Last night I was at the mall.

Feeling bloated – as usual.  Trying to deal with the uncomfortable pain.

As I walked by a mirror I caught a glimpse of my reflection.  My first reaction (and usually the most honest one), wasn’t “disgust”.  I didn’t think “Ewww I look so bloated and gross.”

My thought was, I actually don’t look as bad as I feel.

Which led me to think about how my mind and my body are not connected.

Usually you feel a certain way and you assume you look that same way.  But it’s actually not true.

How you feel is based mainly on your thoughts.

How you look is non-negotiable.

Your thoughts lead to action.

Let’s look at the scenario I just described.

I feel bloated and uncomfortable.  I glance in the mirror.

  1. I shame myself for looking so full.  So bloated.  My stomach is distended.  I shouldn’t be wearing that shirt.  I should be wearing something baggier to take away from me feeling like this. OR
  2. I look at myself and realize that it’s just because I had dinner and my stomach is full.  That’s why it’s bloated.  But it’s not as bad as I am feeling.  And I know, I really do know that it will eventually go away when the food digests.  This is not forever.

So my actions could’ve gone one of two ways.

Again, let’s look at the above situations.

  1. Go to Walmart and buy laxatives to get rid of the feeling of being bloated.  Go home and vomit up everything I ate to get rid of the feeling of being bloated.  Be sick for the next 24-48 hours.  Look  like shit for the next 24 hours.  Miss out on some valuable time with my kids.  Start the cycle all over again. OR
  2. Go home and be with my kids.  Let them tell me how camp was.  Sit and have popcorn together.  Help them get ready for bed.  Sit on the sofa and watch my guilty pleasure tv shows (not those type of guilty pleasures!!! ).  Have a cup of coffee and get a good night sleep.

So, you see your thoughts bring about actions.

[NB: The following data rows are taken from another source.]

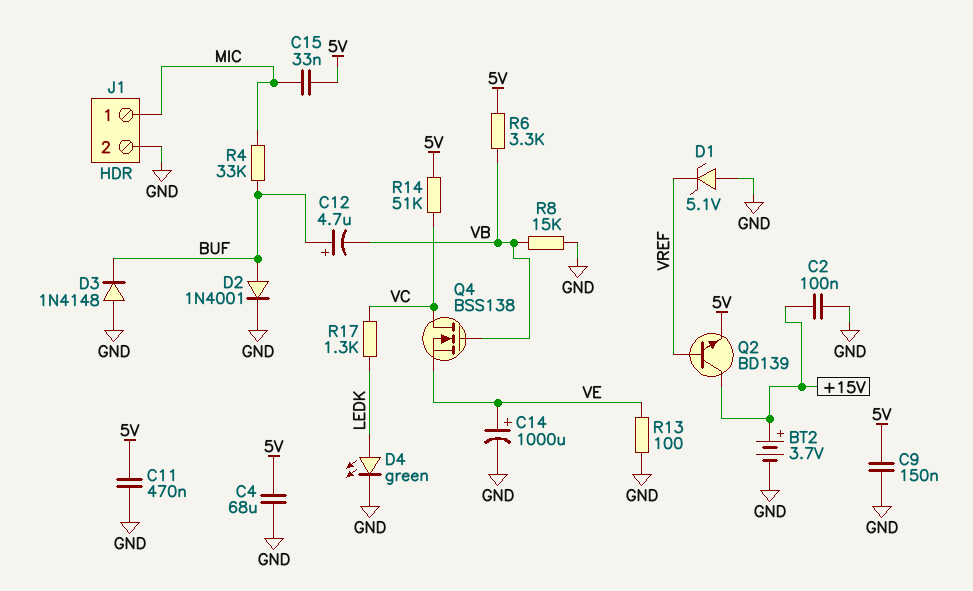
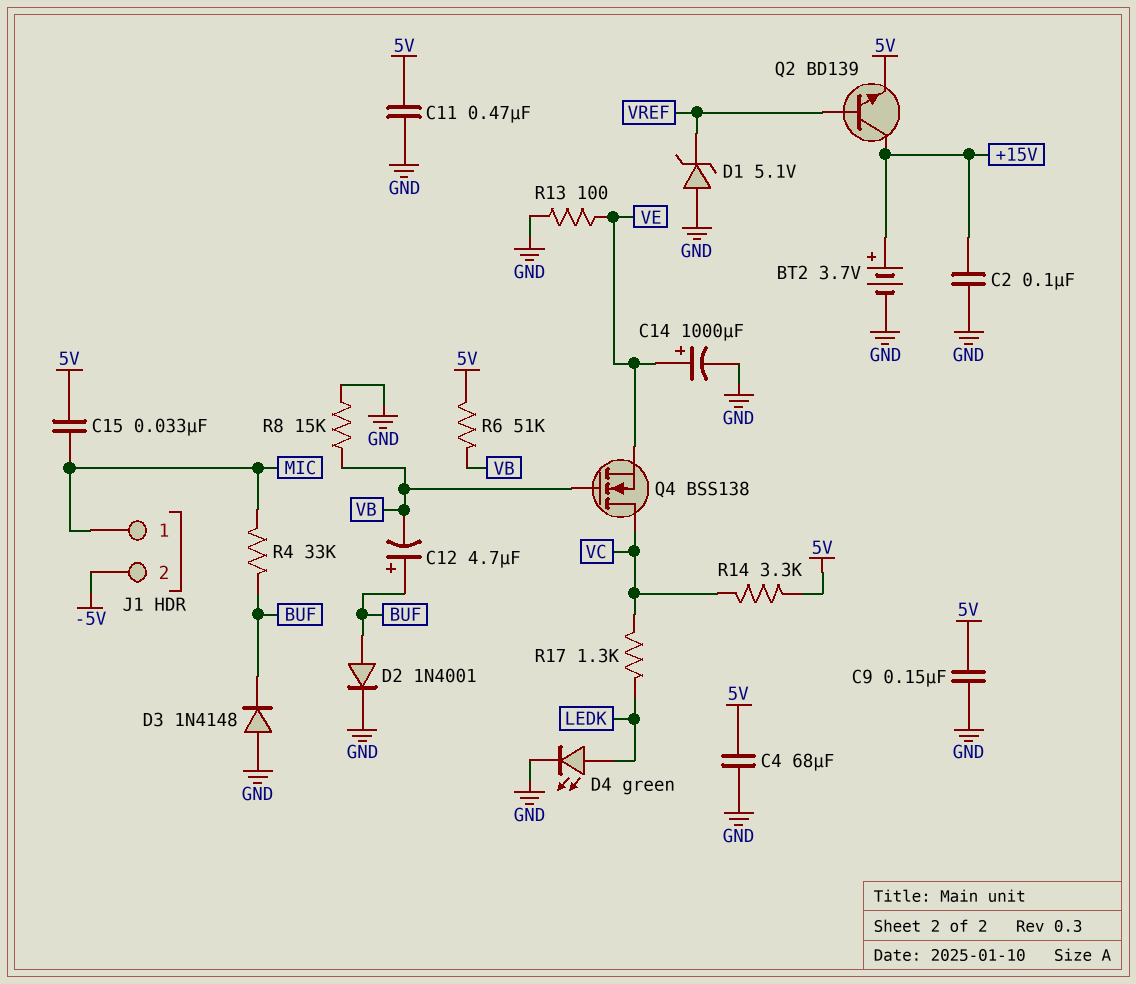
J1 pin 2: GND -> -5V
R6: 3.3k (5V, VB) -> 51k (5V, VB)
R14: 51k (5V, VC) -> 3.3k (5V, VC)

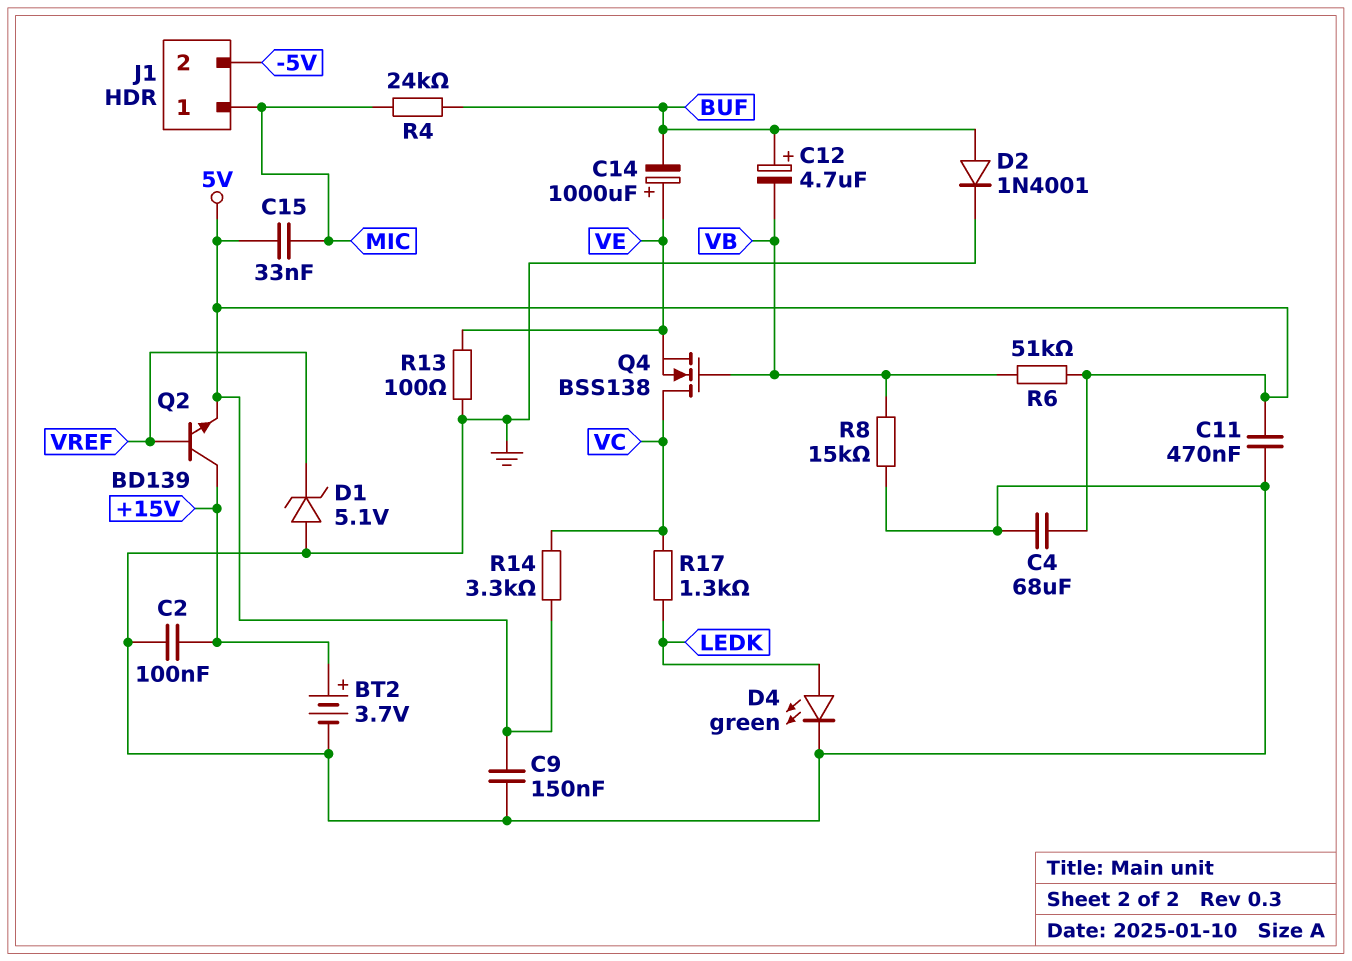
C14: 1000uF (plus VE, minus GND) -> 1000uF (plus VE, minus BUF)
D3: diode 1N4148 (A GND, K BUF) -> none
R4: 33k (BUF, MIC) -> 24k (BUF, MIC)

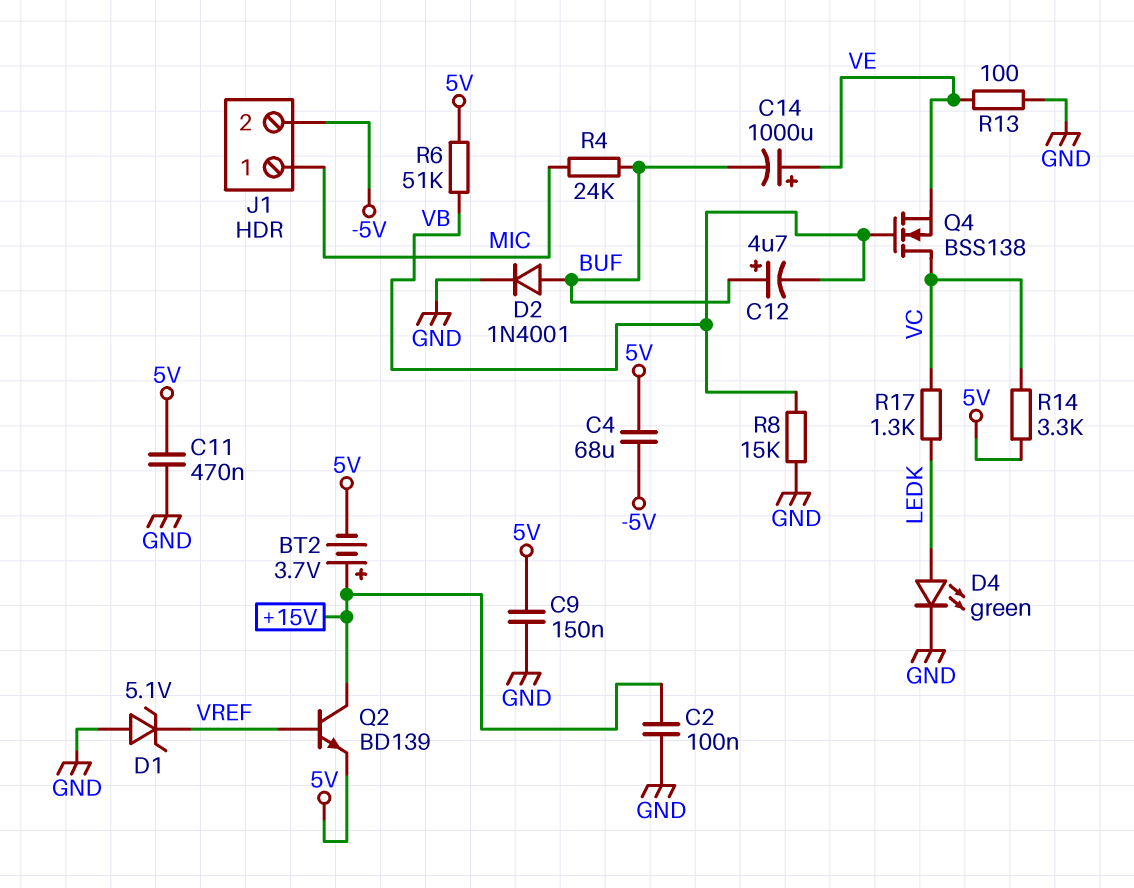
BT2: 3.7V (plus +15V, minus GND) -> 3.7V (plus +15V, minus 5V)
C4: 68uF (5V, GND) -> 68uF (-5V, 5V)
C15: 33nF (5V, MIC) -> none

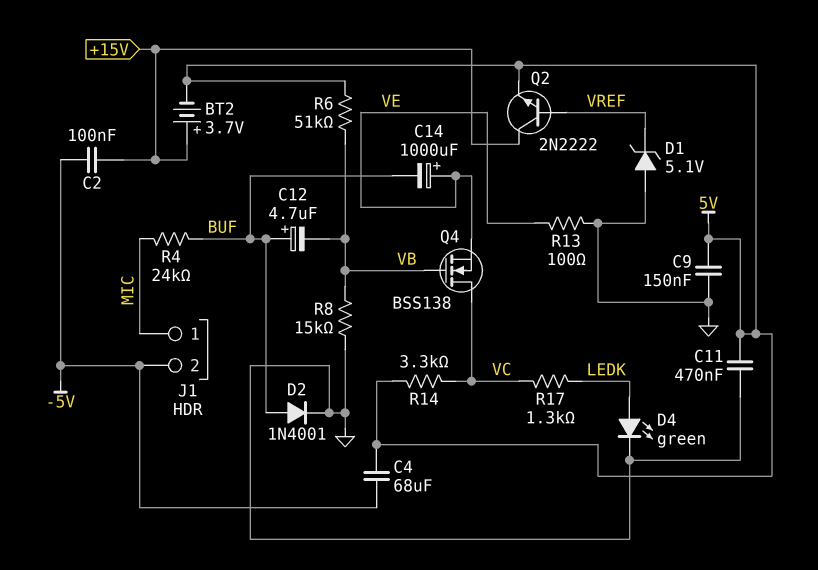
C2: 100nF (+15V, GND) -> 100nF (+15V, -5V)
Q2: NPN BD139 (B VREF, C +15V, E 5V) -> NPN 2N2222 (B VREF, C +15V, E 5V)

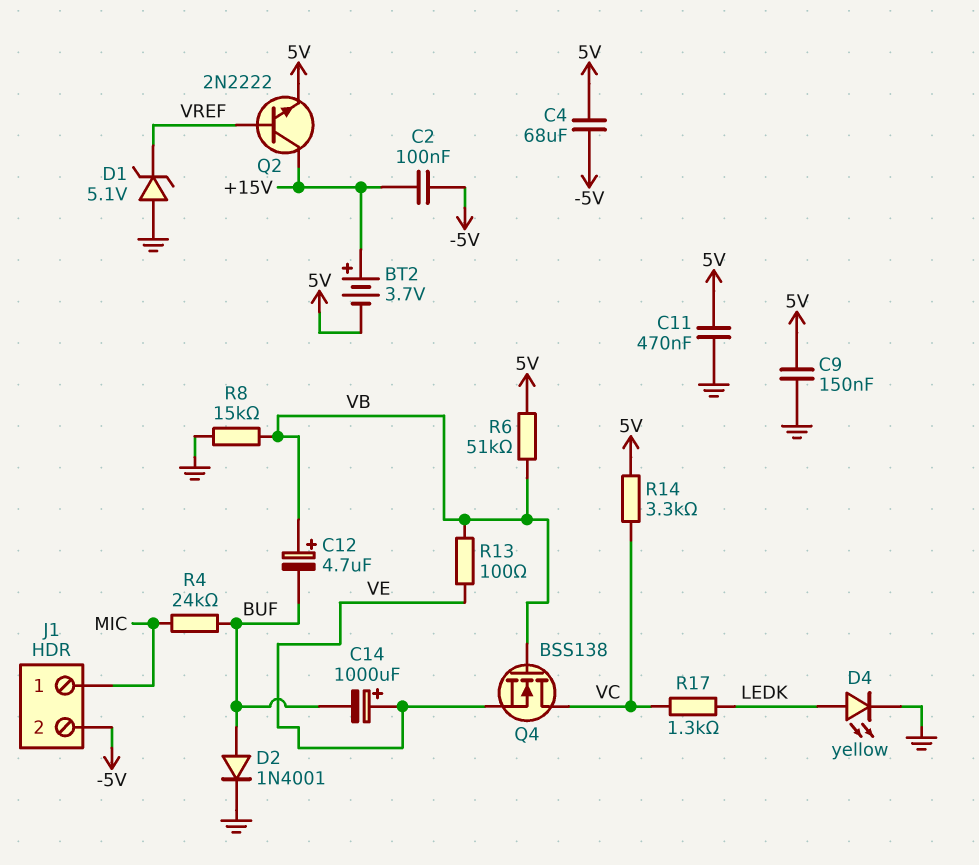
C12: 4.7uF (plus BUF, minus VB) -> 4.7uF (plus VB, minus BUF)
D4: LED green (A LEDK, K GND) -> LED yellow (A LEDK, K GND)
R13: 100 (GND, VE) -> 100 (VB, VE)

I chose # 2.  My thoughts lead me to act in a way that was much more productive and way more satisfying.  Although you give yourself permission to “reward” yourself by behaving in a way that will make you feel better when you feel uncomfortable, as I’ve said in the past, it is a short lived reward with terrible, awful, life altering consequences that will never bring your long term happiness.

Sitting on the sofa with my kids will always bring me joy and long term happiness.

The trick to recovery is to actually think.  Think logically.  Think ahead.  Try not to think about the right now.  Think about what will happen if you act impulsively.  Get ahead of your thoughts.  Get ahead of ED and make the decision to act how YOU want to act and how YOU want to live.  ED only wants one thing – for you to live in misery.  Get ahead of that bullshit.